ASSIGNMENT: Count the lines in the records below that contain the word "Einwohner", and give only that count.

DATASET EXCERPTS:

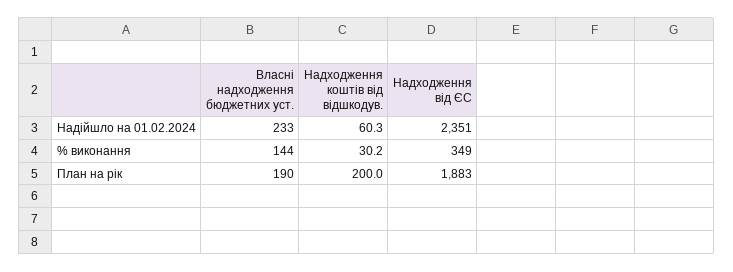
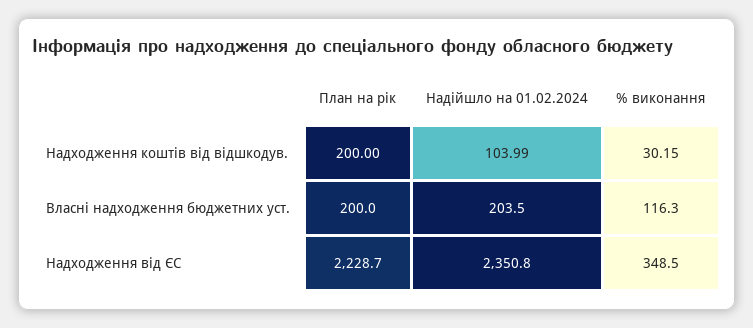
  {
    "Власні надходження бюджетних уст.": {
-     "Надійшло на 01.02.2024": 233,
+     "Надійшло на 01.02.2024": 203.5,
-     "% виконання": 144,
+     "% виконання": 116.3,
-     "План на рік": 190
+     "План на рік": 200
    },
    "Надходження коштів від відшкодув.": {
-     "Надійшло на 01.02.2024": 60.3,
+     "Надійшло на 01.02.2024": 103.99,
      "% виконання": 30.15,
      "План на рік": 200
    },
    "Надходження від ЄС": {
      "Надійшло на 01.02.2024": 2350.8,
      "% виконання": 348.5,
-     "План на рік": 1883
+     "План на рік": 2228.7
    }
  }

--

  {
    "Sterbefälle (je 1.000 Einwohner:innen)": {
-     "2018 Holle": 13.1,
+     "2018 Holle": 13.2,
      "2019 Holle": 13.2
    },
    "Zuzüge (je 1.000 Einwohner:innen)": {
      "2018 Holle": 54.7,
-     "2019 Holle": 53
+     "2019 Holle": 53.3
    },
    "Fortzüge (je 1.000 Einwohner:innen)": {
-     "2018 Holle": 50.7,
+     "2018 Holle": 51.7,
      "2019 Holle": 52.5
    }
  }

--

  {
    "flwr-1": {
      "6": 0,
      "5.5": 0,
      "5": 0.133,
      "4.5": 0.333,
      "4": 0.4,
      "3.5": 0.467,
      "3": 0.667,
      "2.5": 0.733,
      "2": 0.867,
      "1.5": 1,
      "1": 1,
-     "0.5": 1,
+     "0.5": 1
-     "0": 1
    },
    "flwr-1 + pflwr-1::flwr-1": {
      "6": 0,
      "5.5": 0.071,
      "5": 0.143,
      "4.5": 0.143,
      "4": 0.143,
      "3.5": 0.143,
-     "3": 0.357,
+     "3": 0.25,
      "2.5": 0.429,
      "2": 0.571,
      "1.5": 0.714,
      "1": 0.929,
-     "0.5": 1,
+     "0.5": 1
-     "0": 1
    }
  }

EXPECTED ANSWER: 3